TEXTO URGENTE DE DOM ERWIN KRÄUTLER, BISPO DO XINGU E PRESIDENTE DO CIMI
Dividir e conquistar: os conflitos e violências da
intervenção federal no Tapajós
Atribui-se ao imperador romano Júlio César (+44 a.C.)
a expressão “Divide et impera”. O ditado sugere que para um povo perder sua
força e seu brio e assim ser mais facilmente dominado, a estratégia é dividir,
criar discórdia, jogar uns contra os outros. Provocar a divisão entre os povos
e populações locais é uma estratégia histórica e sistematicamente usada pelos
governos e grupos econômicos interessados na exploração dos recursos naturais
até então de usufruto exclusivo destes povos e populações.

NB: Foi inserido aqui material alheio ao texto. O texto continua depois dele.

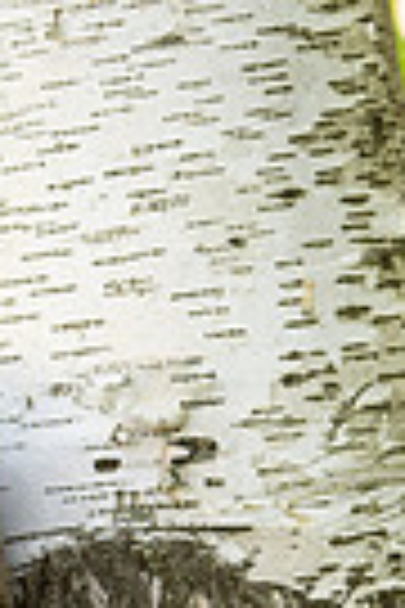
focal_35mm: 449
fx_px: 7576
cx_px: -207
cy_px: 941
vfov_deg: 4.6
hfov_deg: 3.1
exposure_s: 1/200
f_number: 2.8
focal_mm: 135
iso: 400
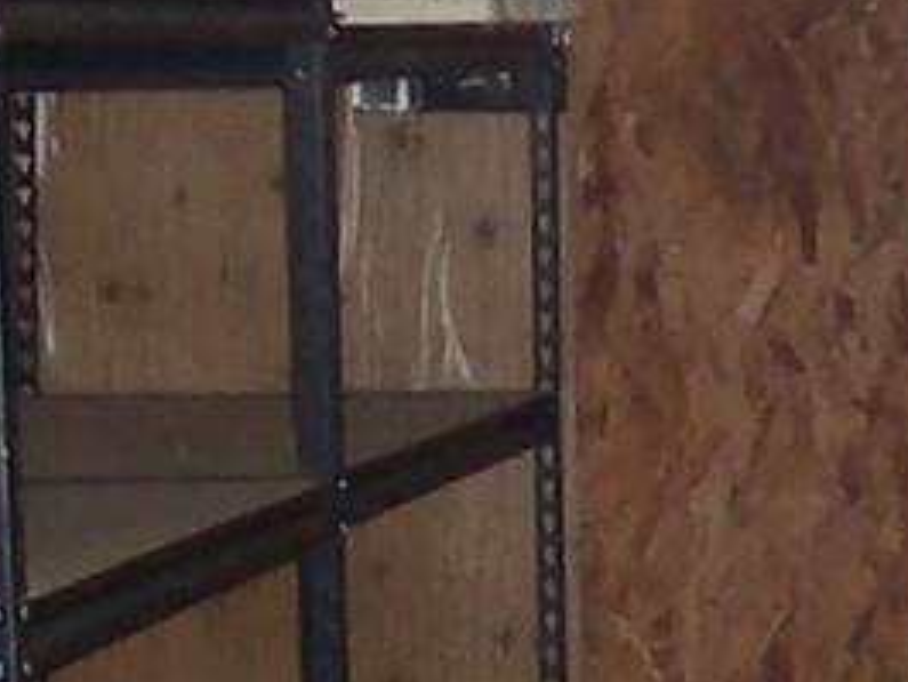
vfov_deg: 6.7
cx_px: 1069
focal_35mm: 223
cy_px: 281
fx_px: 5852
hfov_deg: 8.8
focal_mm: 5.6
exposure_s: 1/60
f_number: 2.8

Os governos e grupos econômicos usam esta estratégia
da divisão para romper ou enfraquecer a resistência destes povos que,
evidentemente, não se conformam e não aceitam o fato de terem suas terras
invadidas, sua cultura agredida, seus projetos de vida destruídos.

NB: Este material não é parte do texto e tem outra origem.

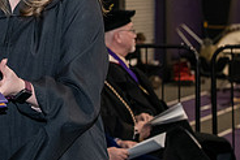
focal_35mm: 221
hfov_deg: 9.1
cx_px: -81
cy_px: -59
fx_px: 1474
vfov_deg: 6.2
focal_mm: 70
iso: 2500
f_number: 5.6
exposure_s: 1/200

Os governos e grupos econômicos não hesitam em
provocar, favorecer e alimentar fraturas políticas entre potenciais aliados dos
povos e populações locais que se opõem aos seus interesses. Usam esta artimanha
a fim de colocar em lados opostos pessoas e organizações que poderiam estar
articuladas e atuando conjuntamente no apoio e fortalecimento da resistência
destes povos e populações.
Os governos e grupos econômicos defendem a tese
segundo a qual os povos, populações locais e organizações de apoio seriam os
“sujeitos da violência” nesses processos. Por isso, qualquer mobilização que se
contraponha aos interesses do governo e dos grupos econômicos é rotulada de
“baderna”, “arruaça”, “confusão”, “agitação”, “violência”. É o típico caso de
“culpabilização da vítima”. Tentam assim camuflar o fato de que são eles
próprios os protagonistas da violência e justificam o uso da força policial do
Estado para implementar seus interesses. Invariavelmente aplicam a estratégia
da “criminalização” de lideranças a fim de enfraquecer qualquer resistência.
Os governos e grupos econômicos nunca assumem a
responsabilidade pelos desequilíbrios e fraturas políticas. Sempre jogam a
culpa em alguma organização, alguma pessoa ou grupo de pessoas que atuam nas
respectivas regiões.
Essas premissas se aplicam hoje perfeitamente à região
do Tapajós, onde o governo pretende construir o chamado “Complexo Hidroelétrico
do Tapajós”. Representantes do governo bem treinados e desprovidos de qualquer
tipo de senso ético atuam com grande afinco na região, de modo especial junto
aos Munduruku, povo que impõe a maior resistência ao projeto governamental.
Preocupados damo-nos conta de que o governo federal e
os grupos econômicos têm alcançado relativo sucesso nesta estratégia,
especialmente no que tange à provocação de divisões e desequilíbrios entre os
Munduruku e potenciais aliados deles na região. A obstinação do governo federal
em cumprir o calendário de viabilização do Complexo Hidroelétrico do Tapajós
está causando sérios conflitos e violências. A “divisão interna” provocada pela
intervenção federal entre os Munduruku e daqueles que lutam em defesa do
projeto de vida do povo, contribui para que o governo, as empreiteiras e os
grupos econômicos avançam, desdenhando de quem não reza por sua cartilha, na
implementação de seu projeto de morte.
O momento exige bom senso, serenidade, ausculta
aguçada às necessidades do povo e diálogo entre caciques, guerreiros e demais
lideranças Munduruku na busca de consenso sobre as formas de ações que possam
efetivamente impedir a construção das hidroelétricas no Tapajós e a consequente
desestruturação do povo.
Afirmamos nosso compromisso e disposição de apoio
irrestrito à luta dos Munduruku contra os projetos de morte que os ameaçam.